§ **À TRAITER**:
(a) D'après l'entretien sur Leicester, pourquoi lui disait-on déjà à Sarcelles d'arrêter de rigoler ? Répondez en une à trois phrases.
(b) Quelles sont toutes les personnes citées nommément dans l'entretien sur Leicester, titres compris ?
(c) Prolongez l'entretien sur Leicester à partir de sa dernière réplique.

§ **EXTRAIT DU DOCUMENT**:

========

Dans son interview à l’Equipe Magazine
«Je me suis dit jamais j’y vais à Leicester»
«Ranieri regarde les stats, je fais mes 11 km par match»
Avez-vous conscience que toute l’Europe du foot s’est prise d’affection pour Leicester et souhaite vous voir sacrés champions ?
Pas trop, non. On sent bien qu’il se passe quelque chose en
Angleterre, mais on vit un peu dans notre bulle. On n’a pas les meilleurs joueurs, ni le plus gros budget, mais notre solidarité force l’admiration. On a eu un peu de chances aussi. C’était cette année ou jamais.
Votre aventure, c’est la revanche des «faibles» face aux puissants. Vous y voyez une morale ?
Ce n’est pas une revanche des petits. C’est juste un symbole. On est là, c’est tout. Jusqu’en janvier, on ne pensait pas au titre. Là, c’est devenu possible, mais on ne se prend pas la tête.
J’insiste, Jamie Vardy, N’Golo Kanté et vous n’êtes pas passés par les centres de formation, c’est un peu la revanche des «pieds nus».
J’aime bien cette image. On n’était pas programmés pour devenir pros. On vit avec une certaine forme d’insouciance. Avec N’Golo, on en rigole. C’est impossible notre histoire, même si rien n’est fait. Wes Morgan, notre capitaine, a lui aussi été détecté sur le tard. Mais franchement, en interne, il n’y a pas de différence entre les pros classiques et nous. C’est tranquille. On s’amuse, on kiffe. Jamie Vardy et moi on se marre même pendant les matches. Lui, ça se voit plus à la télé que moi, mais on est tous des décontractés. À l’échauffement, dans le tunnel, on chambre. Mais une fois sur le terrain, on y va à fond. À Sarcelles, on me disait déjà d’arrêter de rigoler parce que je chambrais sans cesse. Je suis un mec très marrant. Enfin, je ne veux pas me lancer de fleurs… (Il rit.) Je m’amuse. Et, surtout, je suis un fou de compétition. Dans tous les jeux, je veux gagner. En France, dans les clubs où je suis passé, j’étais un peu le Djamel Debbouze du groupe. Un peu moins ici, en Angleterre.

========

§ **DONNÉES ENREGISTRÉES**:
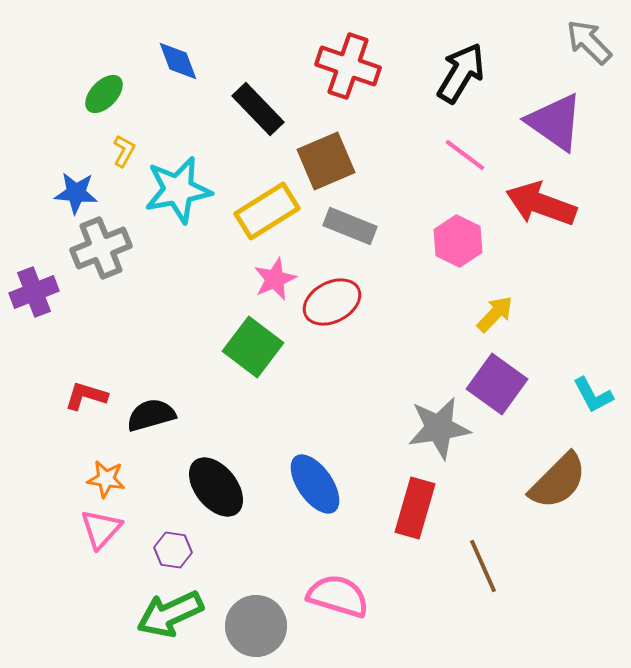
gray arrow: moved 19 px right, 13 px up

========

§ **RÉPONSES PAR CONSIGNE**:
(a) À Sarcelles, on lui disait d'arrêter de rigoler parce qu'il chambrait sans cesse.

(b) Ranieri, Jamie Vardy, N'Golo Kanté, Wes Morgan, Djamel Debbouze

(c)
Jamie Vardy, votre avant-centre, a une dégaine de joueur du dimanche. Et il passe son temps à rire sur le terrain. Zlatan, Agüero, Rooney and Co., eux, ne rigolent presque jamais.
Lui et moi, on est les amuseurs du vestiaire. Le coach, Claudio Ranieri, nous laisse vivre. Sauf une fois à la mi-temps, face à Newcastle. Là, il nous a crié dessus. Sinon, il aime bien rire. À l’entraînement, il s’amuse tout le temps. Moins les jours de match. Là, il est concentré. Moi, je vais essayer de plaisanter avec lui, de lui dire qu’il est en retard, de me moquer de ses chaussures, mais même s’il sourit, il me répond foot. Il me dit : «Oh, oh, concentre-toi sur le match !» Son truc, c’est de nous dire : «Be smart, you are foxes.» Soyez malin, vous êtes des renards, le symbole du club. En Algérie, j’ai le fennec comme emblème. Il faut qu’on soit rusés.
Vous êtes fier d’être un footballeur de rue ?
La rue, pour moi, c’était dribbler, dribbler, aller au but tout seul. Quand je suis arrivé en pro, je n’ai rien appris sur le dribble. Je savais tout faire. En pro, j’ai travaillé physiquement pour éliminer, faire la différence. Un peu à Quimper, en CFA, mais surtout au Havre ensuite. Là, j’ai passé un cap. Tous les jeudis après-midi, on bouffait des abdos. Plus d’une heure de gainage. Ça m’a endurci. Tactiquement, je n’étais pas bien non plus. Je restais devant et j’attendais la balle. Dans la rue, y a pas de hors-jeu. Érick Mombaerts m’a bien fait bosser là-dessus. Un sacré formateur. Avant, je ne prenais jamais la profondeur, je ne me replaçais jamais. Je voulais la balle dans les pieds pour aller dribbler. Les gars m’attendaient…
Le 24 avril dernier, vous avez été élu meilleur joueur de la saison du Championnat par vos pairs. Vous vous y attendiez ?
C’est une fierté. Je m’yattendais un peu quand même, à force d’entendre tout le monde me dire que j’allais être élu, mais tu as toujours un peu de doute au fond de toi. Bien sûr que je l’espérais, mais je me la raconte pas. Je n’ai encore rien gagné. J’ai vu que John Terry a voté pour moi. C’est flatteur. Il a tout gagné. L’an passé, chez eux à Chelsea, il m’avait tué net. Il décodait mes dribbles. Cette année, face à eux, j’ai marqué et fait une passe décisive. Ici, on ne te lâche pas au marquage. Y en a, tu vas boire de l’eau, ils te suivent…
Le plus dur commence. Il va vous falloir confirmer.
Pour le moment, je n’ai rien fait dans le foot. Je n’ai pas envie que cette saison se termine. On est bien, là. L’an prochain, il va falloir tout remettre à zéro.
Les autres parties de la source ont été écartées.